Politics

Europe is a question of heart, not head

Britain's Europe debate is based on conjecture

May 07, 2013
© European Parliament
© European Parliament

Politics is in one of those in-between moments. Last week, the local elections, tomorrow, the state opening of Parliament and the Queen’s speech, and today—a gap. Filling today’s gap is the question of Europe. Will Ukip’s electoral success force the government’s hand? Will Cameron respond by offering the electorate a date—or even a rough timescale—for a vote on EU membership?

Today Nigel Lawson became the most high profile Tory to speak out on this point, writing in the Times on the pressing need for Britain to leave the EU as soon as possible.

It is intriguing to read Lawson’s comments, both for what he says, and what he does not. He makes a familiar, and eloquent, case for departure—but his argument contains a number of large and highly significant assertions. The EU is bad for the City. The EU produces too much red tape. The EU’s bureaucracy imposes costs on member states. The EU is un-democractic.

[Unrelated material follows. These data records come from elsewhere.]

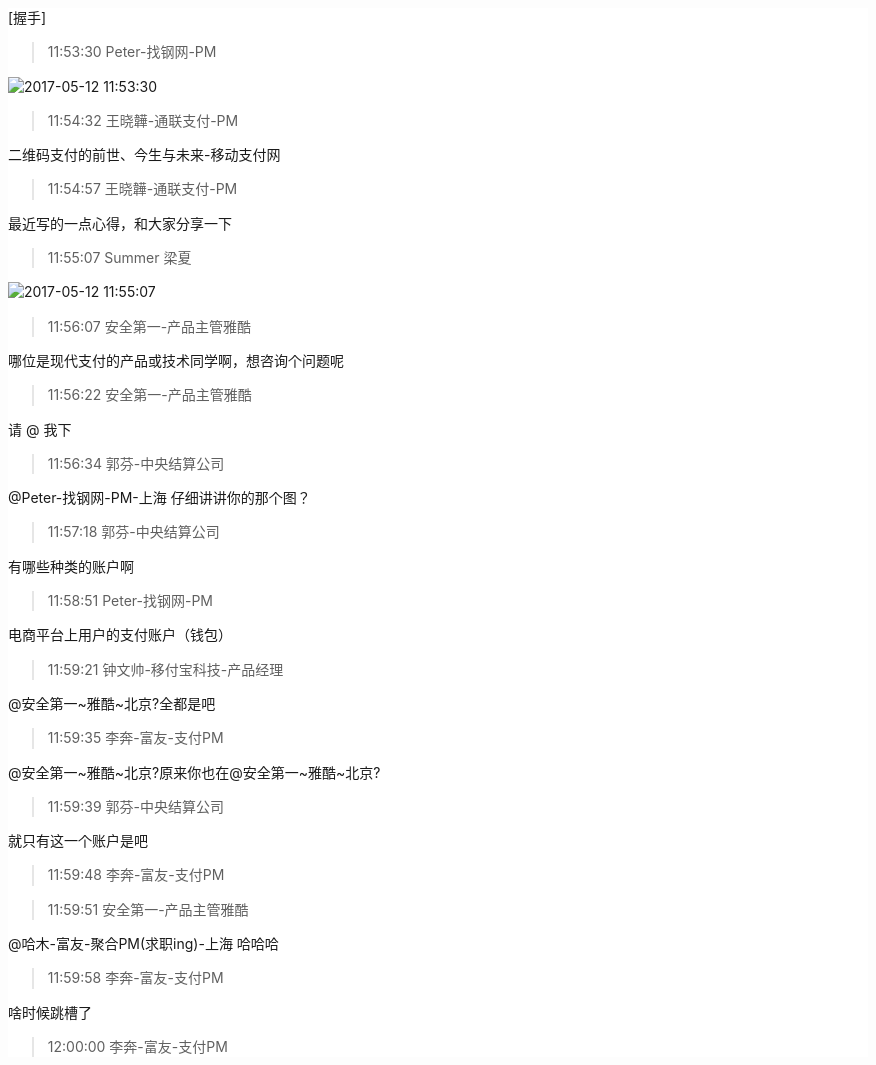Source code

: [握手]  
   
> 11:53:30  Peter-找钢网-PM  
   
![2017-05-12 11:53:30](http://wechat.lixf.cn/img/20170512_115330.png) 
   
> 11:54:32  王晓韡-通联支付-PM  
   
二维码支付的前世、今生与未来-移动支付网  
   
> 11:54:57  王晓韡-通联支付-PM  
   
最近写的一点心得，和大家分享一下  
   
> 11:55:07  Summer  梁夏  
   
![2017-05-12 11:55:07](http://wechat.lixf.cn/img/20170512_115507.png) 
   
> 11:56:07  安全第一-产品主管雅酷  
   
哪位是现代支付的产品或技术同学啊，想咨询个问题呢  
   
> 11:56:22  安全第一-产品主管雅酷  
   
请 @ 我下  
   
> 11:56:34  郭芬-中央结算公司  
   
@Peter-找钢网-PM-上海  仔细讲讲你的那个图？  
   
> 11:57:18  郭芬-中央结算公司  
   
有哪些种类的账户啊  
   
> 11:58:51  Peter-找钢网-PM  
   
电商平台上用户的支付账户（钱包）  
   
> 11:59:21  钟文帅-移付宝科技-产品经理  
   
@安全第一~雅酷~北京?全都是吧  
   
> 11:59:35  李奔-富友-支付PM  
   
@安全第一~雅酷~北京?原来你也在@安全第一~雅酷~北京?  
   
> 11:59:39  郭芬-中央结算公司  
   
就只有这一个账户是吧  
   
> 11:59:48  李奔-富友-支付PM  
   
  
   
> 11:59:51  安全第一-产品主管雅酷  
   
@哈木-富友-聚合PM(求职ing)-上海 哈哈哈  
   
> 11:59:58  李奔-富友-支付PM  
   
啥时候跳槽了  
   
> 12:00:00  李奔-富友-支付PM  
   
  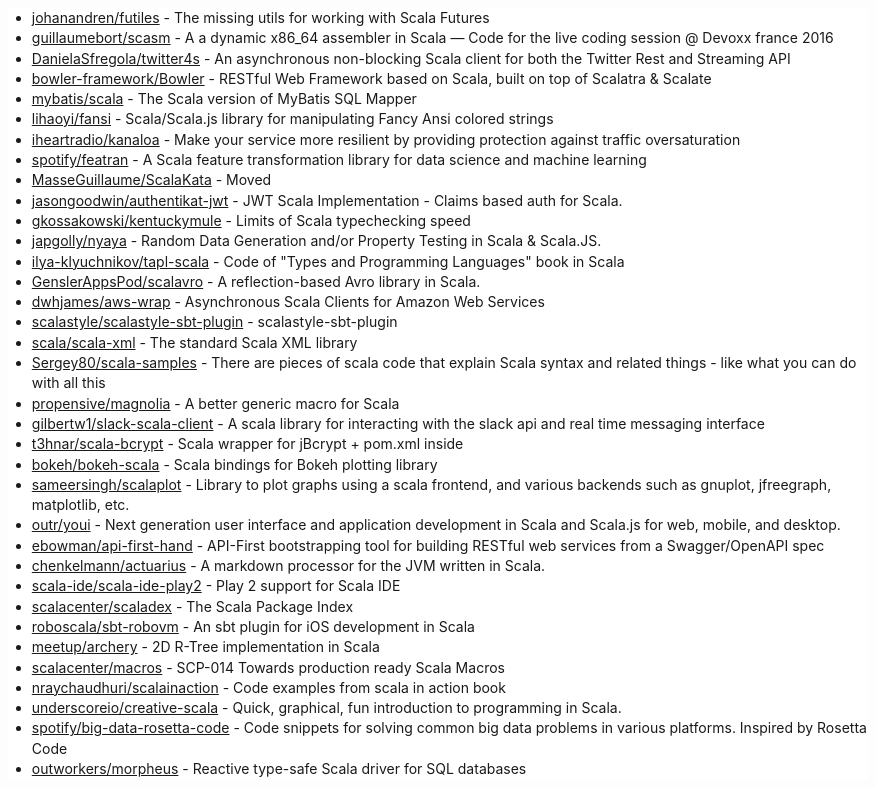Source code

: * [johanandren/futiles](https://github.com/johanandren/futiles) - The missing utils for working with Scala Futures
* [guillaumebort/scasm](https://github.com/guillaumebort/scasm) - A a dynamic x86_64 assembler in Scala — Code for the live coding session @ Devoxx france 2016
* [DanielaSfregola/twitter4s](https://github.com/DanielaSfregola/twitter4s) - An asynchronous non-blocking Scala client for both the Twitter Rest and Streaming API
* [bowler-framework/Bowler](https://github.com/bowler-framework/Bowler) - RESTful Web Framework based on Scala, built on top of Scalatra & Scalate
* [mybatis/scala](https://github.com/mybatis/scala) - The Scala version of MyBatis SQL Mapper
* [lihaoyi/fansi](https://github.com/lihaoyi/fansi) - Scala/Scala.js library for manipulating Fancy Ansi colored strings
* [iheartradio/kanaloa](https://github.com/iheartradio/kanaloa) - Make your service more resilient by providing protection against traffic oversaturation
* [spotify/featran](https://github.com/spotify/featran) - A Scala feature transformation library for data science and machine learning
* [MasseGuillaume/ScalaKata](https://github.com/MasseGuillaume/ScalaKata) - Moved
* [jasongoodwin/authentikat-jwt](https://github.com/jasongoodwin/authentikat-jwt) - JWT Scala Implementation - Claims based auth for Scala.
* [gkossakowski/kentuckymule](https://github.com/gkossakowski/kentuckymule) - Limits of Scala typechecking speed
* [japgolly/nyaya](https://github.com/japgolly/nyaya) - Random Data Generation and/or Property Testing in Scala & Scala.JS.
* [ilya-klyuchnikov/tapl-scala](https://github.com/ilya-klyuchnikov/tapl-scala) - Code of "Types and Programming Languages" book in Scala
* [GenslerAppsPod/scalavro](https://github.com/GenslerAppsPod/scalavro) - A reflection-based Avro library in Scala.
* [dwhjames/aws-wrap](https://github.com/dwhjames/aws-wrap) - Asynchronous Scala Clients for Amazon Web Services
* [scalastyle/scalastyle-sbt-plugin](https://github.com/scalastyle/scalastyle-sbt-plugin) - scalastyle-sbt-plugin
* [scala/scala-xml](https://github.com/scala/scala-xml) - The standard Scala XML library
* [Sergey80/scala-samples](https://github.com/Sergey80/scala-samples) - There are pieces of scala code that explain Scala syntax and related things - like what you can do with all this
* [propensive/magnolia](https://github.com/propensive/magnolia) - A better generic macro for Scala
* [gilbertw1/slack-scala-client](https://github.com/gilbertw1/slack-scala-client) - A scala library for interacting with the slack api and real time messaging interface
* [t3hnar/scala-bcrypt](https://github.com/t3hnar/scala-bcrypt) - Scala wrapper for jBcrypt + pom.xml inside
* [bokeh/bokeh-scala](https://github.com/bokeh/bokeh-scala) - Scala bindings for Bokeh plotting library
* [sameersingh/scalaplot](https://github.com/sameersingh/scalaplot) - Library to plot graphs using a scala frontend, and various backends such as gnuplot, jfreegraph, matplotlib, etc.
* [outr/youi](https://github.com/outr/youi) - Next generation user interface and application development in Scala and Scala.js for web, mobile, and desktop.
* [ebowman/api-first-hand](https://github.com/ebowman/api-first-hand) - API-First bootstrapping tool for building RESTful web services from a Swagger/OpenAPI spec
* [chenkelmann/actuarius](https://github.com/chenkelmann/actuarius) - A markdown processor for the JVM written in Scala.
* [scala-ide/scala-ide-play2](https://github.com/scala-ide/scala-ide-play2) - Play 2 support for Scala IDE
* [scalacenter/scaladex](https://github.com/scalacenter/scaladex) - The Scala Package Index
* [roboscala/sbt-robovm](https://github.com/roboscala/sbt-robovm) - An sbt plugin for iOS development in Scala
* [meetup/archery](https://github.com/meetup/archery) - 2D R-Tree implementation in Scala
* [scalacenter/macros](https://github.com/scalacenter/macros) - SCP-014 Towards production ready Scala Macros
* [nraychaudhuri/scalainaction](https://github.com/nraychaudhuri/scalainaction) - Code examples from scala in action book
* [underscoreio/creative-scala](https://github.com/underscoreio/creative-scala) - Quick, graphical, fun introduction to programming in Scala.
* [spotify/big-data-rosetta-code](https://github.com/spotify/big-data-rosetta-code) - Code snippets for solving common big data problems in various platforms. Inspired by Rosetta Code
* [outworkers/morpheus](https://github.com/outworkers/morpheus) - Reactive type-safe Scala driver for SQL databases
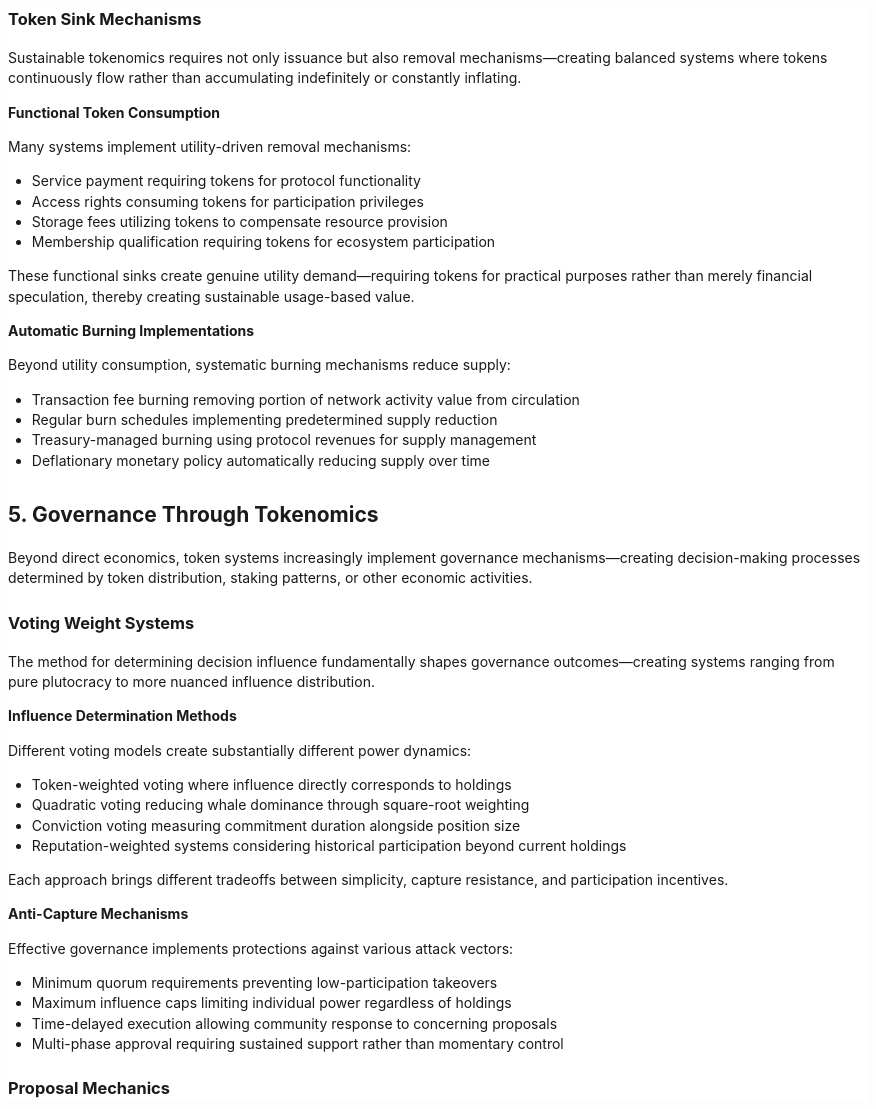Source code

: ### Token Sink Mechanisms

Sustainable tokenomics requires not only issuance but also removal mechanisms—creating balanced systems where tokens continuously flow rather than accumulating indefinitely or constantly inflating.

**Functional Token Consumption**

Many systems implement utility-driven removal mechanisms:
- Service payment requiring tokens for protocol functionality
- Access rights consuming tokens for participation privileges
- Storage fees utilizing tokens to compensate resource provision
- Membership qualification requiring tokens for ecosystem participation

These functional sinks create genuine utility demand—requiring tokens for practical purposes rather than merely financial speculation, thereby creating sustainable usage-based value.

**Automatic Burning Implementations**

Beyond utility consumption, systematic burning mechanisms reduce supply:
- Transaction fee burning removing portion of network activity value from circulation
- Regular burn schedules implementing predetermined supply reduction
- Treasury-managed burning using protocol revenues for supply management
- Deflationary monetary policy automatically reducing supply over time

## 5. Governance Through Tokenomics

Beyond direct economics, token systems increasingly implement governance mechanisms—creating decision-making processes determined by token distribution, staking patterns, or other economic activities.

### Voting Weight Systems

The method for determining decision influence fundamentally shapes governance outcomes—creating systems ranging from pure plutocracy to more nuanced influence distribution.

**Influence Determination Methods**

Different voting models create substantially different power dynamics:
- Token-weighted voting where influence directly corresponds to holdings
- Quadratic voting reducing whale dominance through square-root weighting
- Conviction voting measuring commitment duration alongside position size
- Reputation-weighted systems considering historical participation beyond current holdings

Each approach brings different tradeoffs between simplicity, capture resistance, and participation incentives.

**Anti-Capture Mechanisms**

Effective governance implements protections against various attack vectors:
- Minimum quorum requirements preventing low-participation takeovers
- Maximum influence caps limiting individual power regardless of holdings
- Time-delayed execution allowing community response to concerning proposals
- Multi-phase approval requiring sustained support rather than momentary control

### Proposal Mechanics
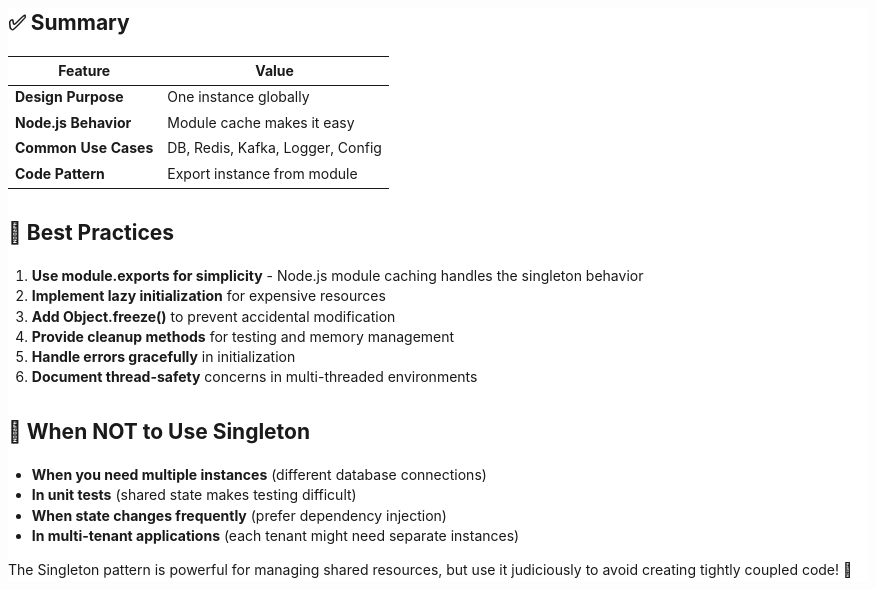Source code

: ## ✅ Summary

| Feature | Value |
|---------|-------|
| **Design Purpose** | One instance globally |
| **Node.js Behavior** | Module cache makes it easy |
| **Common Use Cases** | DB, Redis, Kafka, Logger, Config |
| **Code Pattern** | Export instance from module |

## 🎯 Best Practices

1. **Use module.exports for simplicity** - Node.js module caching handles the singleton behavior
2. **Implement lazy initialization** for expensive resources
3. **Add Object.freeze()** to prevent accidental modification
4. **Provide cleanup methods** for testing and memory management
5. **Handle errors gracefully** in initialization
6. **Document thread-safety** concerns in multi-threaded environments

## 🚀 When NOT to Use Singleton

- **When you need multiple instances** (different database connections)
- **In unit tests** (shared state makes testing difficult)
- **When state changes frequently** (prefer dependency injection)
- **In multi-tenant applications** (each tenant might need separate instances)

The Singleton pattern is powerful for managing shared resources, but use it judiciously to avoid creating tightly coupled code! 🎯




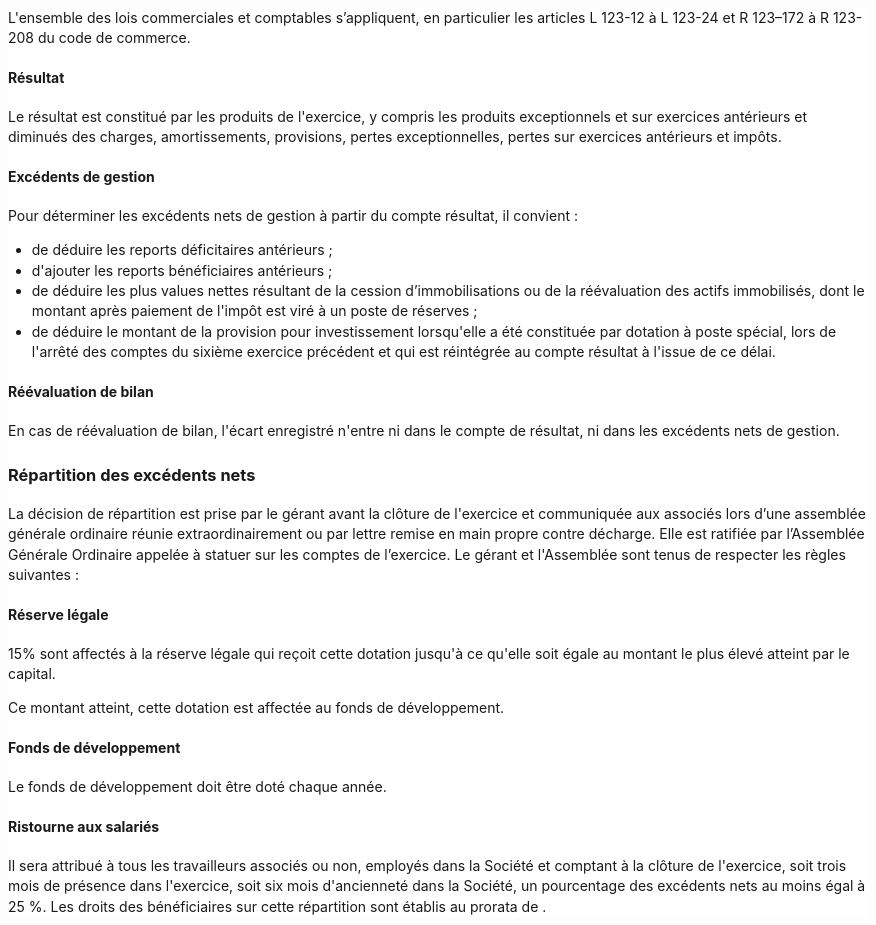 L'ensemble des lois commerciales et comptables s’appliquent, en particulier les articles L 123-12 à  L 123-24 et R 123–172 à R 123-208 du code de commerce.

#### Résultat

Le résultat est constitué par les produits de l'exercice, y compris les produits exceptionnels et sur exercices antérieurs et diminués des charges, amortissements, provisions, pertes exceptionnelles, pertes sur exercices antérieurs et impôts.

#### Excédents de gestion

Pour déterminer les excédents nets de gestion à partir du compte
résultat, il convient :

-   de déduire les reports déficitaires antérieurs ;
-   d'ajouter les reports bénéficiaires antérieurs ;
-   de déduire les plus values nettes résultant de la cession
    d’immobilisations ou de la réévaluation des actifs immobilisés, dont
    le montant après paiement de l'impôt est viré à un poste de
    réserves ;
-   de déduire le montant de la provision pour investissement
    lorsqu'elle a été constituée par dotation à poste spécial, lors de
    l'arrêté des comptes du sixième exercice précédent et qui est
    réintégrée au compte résultat à l'issue de ce délai.

#### Réévaluation de bilan

En cas de réévaluation de bilan, l'écart enregistré n'entre ni dans le compte de résultat, ni dans les excédents nets de gestion.

### Répartition des excédents nets

La décision de répartition est prise par le gérant avant la clôture de l'exercice et communiquée aux associés lors d’une assemblée générale ordinaire réunie extraordinairement ou par lettre remise en main propre contre décharge. Elle est ratifiée par l’Assemblée Générale Ordinaire appelée à statuer sur les comptes de l’exercice. Le gérant et l'Assemblée sont tenus de respecter les règles suivantes :

#### Réserve légale

15% sont affectés à la réserve légale qui reçoit cette dotation jusqu'à ce qu'elle soit égale au montant le plus élevé atteint par le capital.

Ce montant atteint, cette dotation est affectée au fonds de développement.

#### Fonds de développement

Le fonds de développement doit être doté chaque année.

#### Ristourne aux salariés

Il sera attribué à tous les travailleurs associés ou non, employés dans la Société et comptant à la clôture de l'exercice, soit trois mois de présence dans l'exercice, soit six mois d'ancienneté dans la Société, un pourcentage des excédents nets au moins égal à 25 %. Les droits des bénéficiaires sur cette répartition sont établis au prorata de <valeur>.
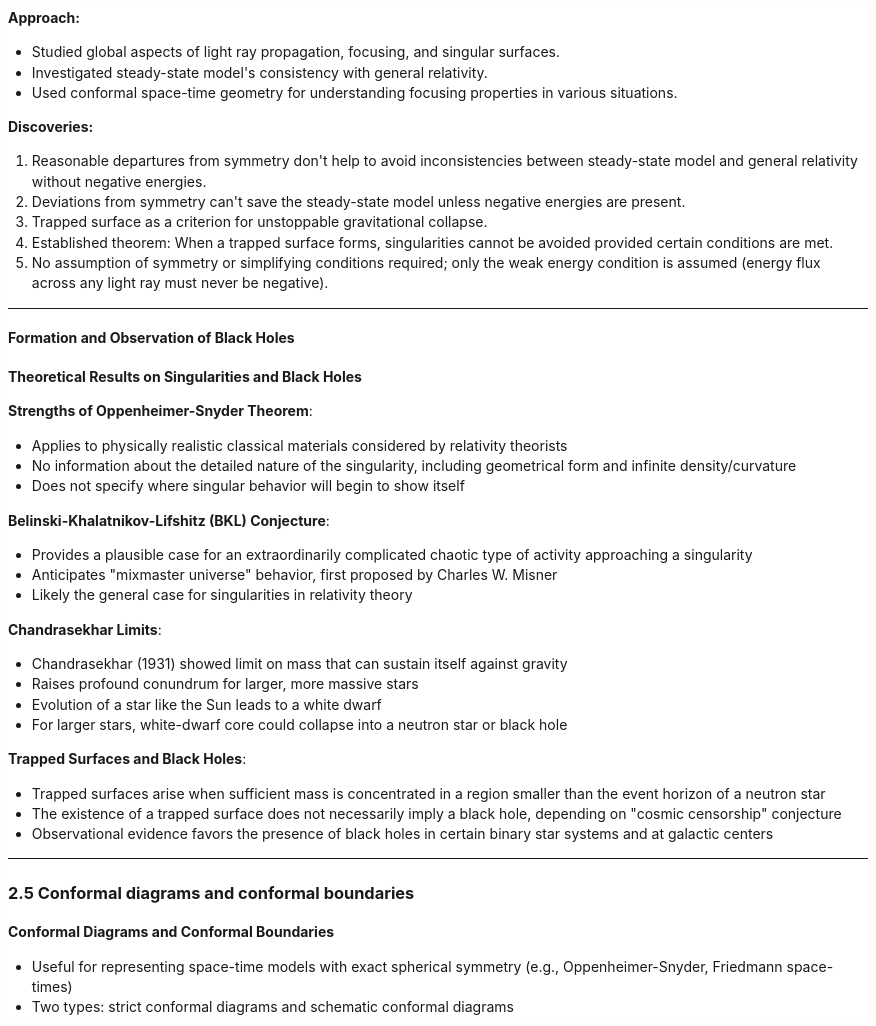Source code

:**Approach:**
- Studied global aspects of light ray propagation, focusing, and singular surfaces.
- Investigated steady-state model's consistency with general relativity.
- Used conformal space-time geometry for understanding focusing properties in various situations.

**Discoveries:**
1. Reasonable departures from symmetry don't help to avoid inconsistencies between steady-state model and general relativity without negative energies.
2. Deviations from symmetry can't save the steady-state model unless negative energies are present.
3. Trapped surface as a criterion for unstoppable gravitational collapse.
4. Established theorem: When a trapped surface forms, singularities cannot be avoided provided certain conditions are met.
5. No assumption of symmetry or simplifying conditions required; only the weak energy condition is assumed (energy flux across any light ray must never be negative).

---

#### Formation and Observation of Black Holes

**Theoretical Results on Singularities and Black Holes**

**Strengths of Oppenheimer-Snyder Theorem**:
- Applies to physically realistic classical materials considered by relativity theorists
- No information about the detailed nature of the singularity, including geometrical form and infinite density/curvature
- Does not specify where singular behavior will begin to show itself

**Belinski-Khalatnikov-Lifshitz (BKL) Conjecture**:
- Provides a plausible case for an extraordinarily complicated chaotic type of activity approaching a singularity
- Anticipates "mixmaster universe" behavior, first proposed by Charles W. Misner
- Likely the general case for singularities in relativity theory

**Chandrasekhar Limits**:
- Chandrasekhar (1931) showed limit on mass that can sustain itself against gravity
- Raises profound conundrum for larger, more massive stars
- Evolution of a star like the Sun leads to a white dwarf
- For larger stars, white-dwarf core could collapse into a neutron star or black hole

**Trapped Surfaces and Black Holes**:
- Trapped surfaces arise when sufficient mass is concentrated in a region smaller than the event horizon of a neutron star
- The existence of a trapped surface does not necessarily imply a black hole, depending on "cosmic censorship" conjecture
- Observational evidence favors the presence of black holes in certain binary star systems and at galactic centers

---

### 2.5 Conformal diagrams and conformal boundaries

**Conformal Diagrams and Conformal Boundaries**
- Useful for representing space-time models with exact spherical symmetry (e.g., Oppenheimer-Snyder, Friedmann space-times)
- Two types: strict conformal diagrams and schematic conformal diagrams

One or all of these arguments, common among eurosceptics, may be true. The trouble is that they are conjecture. They are not subject to verification. It is impossible to quantify, for example, the effect that the EU has had on the City. It is a common refrain that European rules are tedious and ill thought-out. But if the new European banking regulator, which is based in London, has damaged the banks located here, how can its “cost” to the City—and hence to Britain—be judged? The Alternative Investment Fund Managers Directive, a piece of EU legislation that seemed aimed directly at London’s hedge fund industry, has done little to quell its vivacity. Similarly, “Basel III,” a series of rules on how much money banks must set aside to protect themselves from sudden shocks, is set by an independent oversight authority, hits all banks with equal force, and does not single out the City for special treatment. Can any measurements be taken that yield an economic cost to the UK of any of this?

Anecdotal evidence from speaking to financiers is that new rules imposed by the FCA, Britain’s new financial regulator, which earlier in the year took over from the FSA, are giving City organisations much more trouble than anything imported from the continent. (It is worth recalling that the FCA is a creature of the present, Conservative-led government.)

The pro- and anti-EU membership arguments tend to be presented as rock solid and factual in nature—but they are not. In essence, this is an argument concerned with identity and hence one founded on emotion, not reason. That is why even the arguments of the most thoughtful commentators, such as Lawson, are full of assertion. As Nigel Farage has recognised, for Britain, Europe is a question of heart, not head.